5. Indolizidine Alkaloids: Swainsonine

Swainsonine is a neurotoxic indolizidine alkaloid first isolated from plants of the Swainsona genus, hence the name [2]. Swainsonine inhibits lysosomal hydroxylases, especially α-mannosidase, causing a cellular alteration known as lysosomal storage disease and characterized by excessive carbohydrate accumulation within lysosomes [35]. Ipomoea carnea (batatilla) is common in the Colombian eastern plains, and it is one of the plants known worldwide to be capable of accumulating swainsonine, along with plants of the genera Astragalus, Oxytropis, Sida, and Swainsona [2]. I. carnea is native to tropical and subtropical America and grows spontaneously as a weed in pastures in the eastern plains and other parts of the country; it is also used as ornamental for its colorful flowers. When present as a weed in pastures, it may cause adverse effects in cattle, horses and goats including decreased weight and neurological alterations including failure to take and swallow feed, hypermetria and ataxia [36,37]. No postmortem changes are observed but histological lesions in neurons are reported. I. carnea is regarded as one of the most important toxic plants for cattle raised in the Arauca River valley of Colombia [10]. It has been shown that swainsonine in Astragalus and Oxytropys species is produced by an endophyte fungus, and it is possible that a swainsonine-producing endophyte may be associated with I. carnea as well [38]. If this is true, reducing the endophyte in the plant will also reduce its toxicity.

6. Final Comments

Given the fact that Colombia has the second largest plant biodiversity in the world and that many plant families contain potentially toxic alkaloids, it is not surprising that toxicosis due to toxic plants containing alkaloids is commonly reported in Colombia.
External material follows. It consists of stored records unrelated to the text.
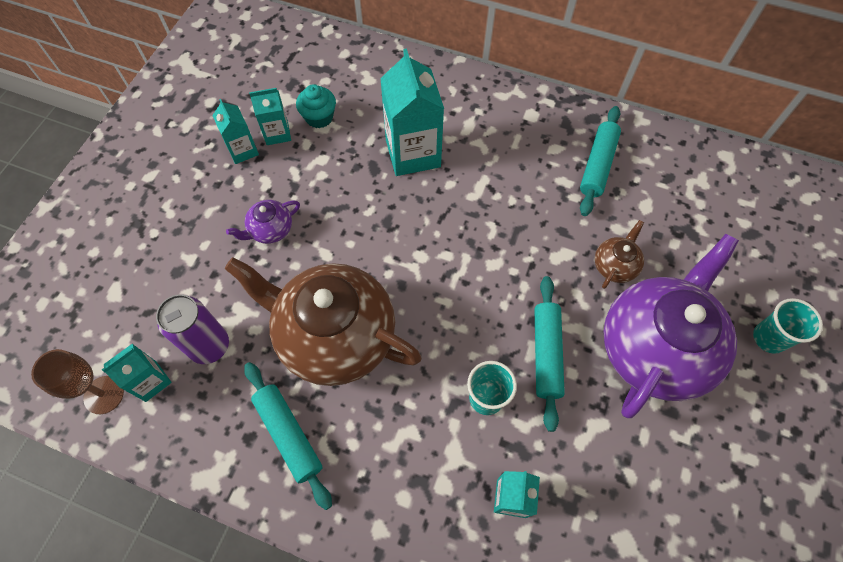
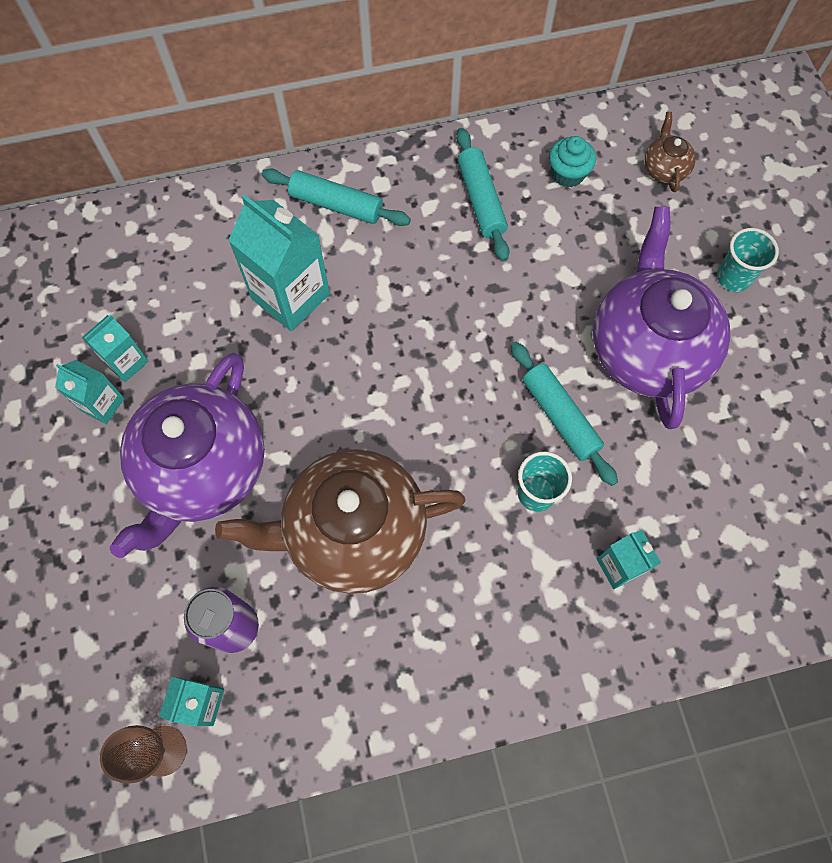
camera: 35 degrees left, 5 degrees up
purple teapot [226,200,300,244] -> purple teapot [110,353,265,558], size x2.38
turquoise rolling pin [244,362,332,510] -> turquoise rolling pin moved to [262,169,411,226]
turquoise cupcake [296,84,336,128] -> turquoise cupcake moved to [549,136,596,187]
brown teapot [595,220,644,289] -> brown teapot moved to [644,112,696,192]

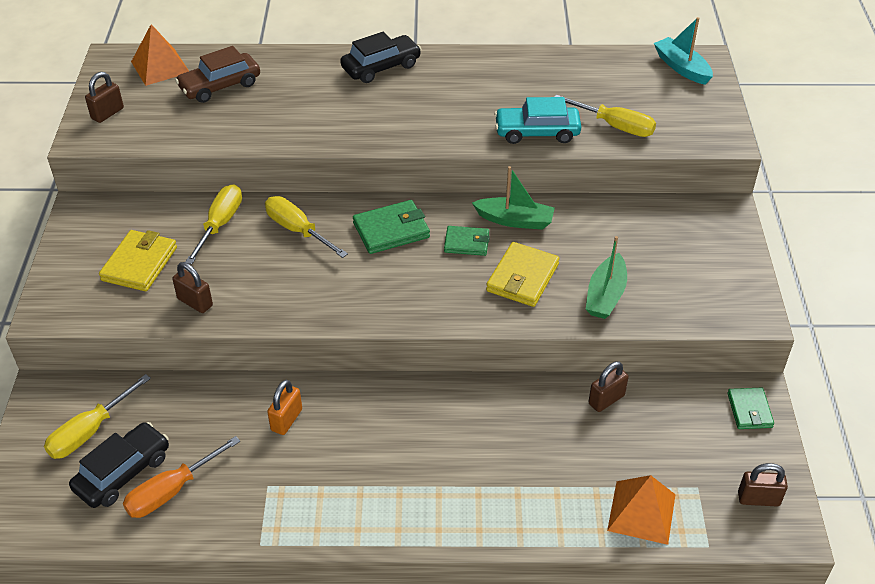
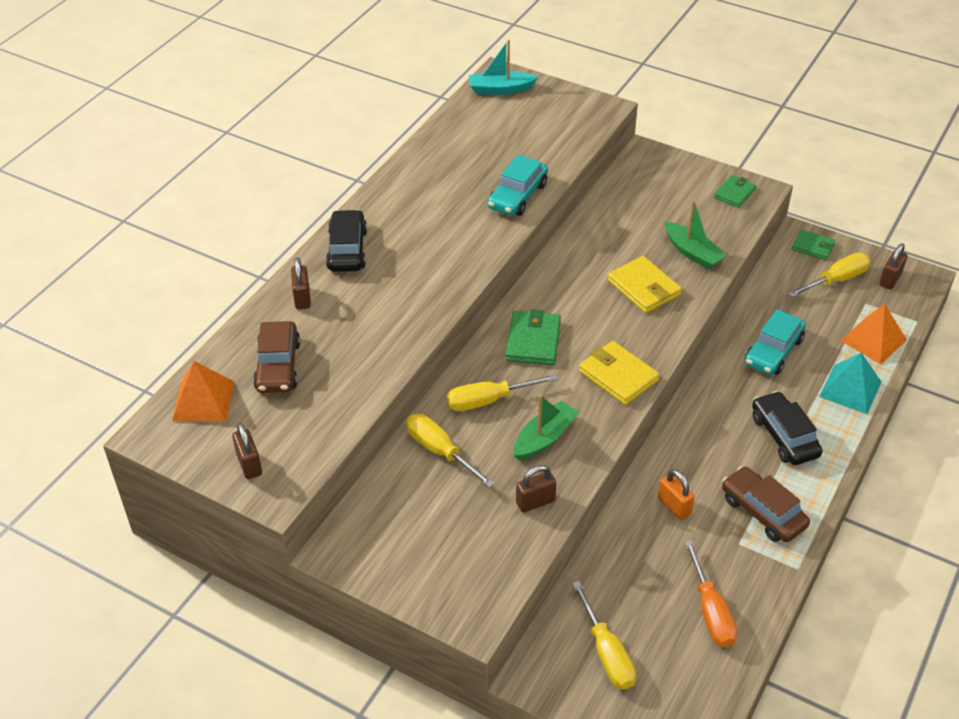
camera: 60 degrees left, 0 degrees up
black car [69,422,169,508] -> black car moved to [752,391,822,465]
yellow wallet [99,230,177,291] -> yellow wallet moved to [579,341,660,405]
green wallet [444,226,490,256] -> green wallet moved to [714,175,756,208]
green boat [472,166,555,230] -> green boat moved to [514,395,579,461]
yellow screwdriver [554,95,656,137] -> yellow screwdriver moved to [788,253,871,297]
brown padlock [589,361,628,412] -> brown padlock moved to [291,257,311,309]
none -> brown car [722,466,810,542]
none -> turquoise car [745,309,806,375]
none -> turquoise pyramid [819,353,881,414]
Unfortunately, few cases are documented in the scientific literature. Toxic plant research in Colombia is only in its infancy and there are only a few research groups working on toxic plants in the country. More research is needed with the support of government funding in order to develop the instrumental infraestructure for the determination of toxins in plants and, for the creation of interdisciplinary research groups involving veterinarians, botanists, analytical chemists, and other professionals interested in this important field of research.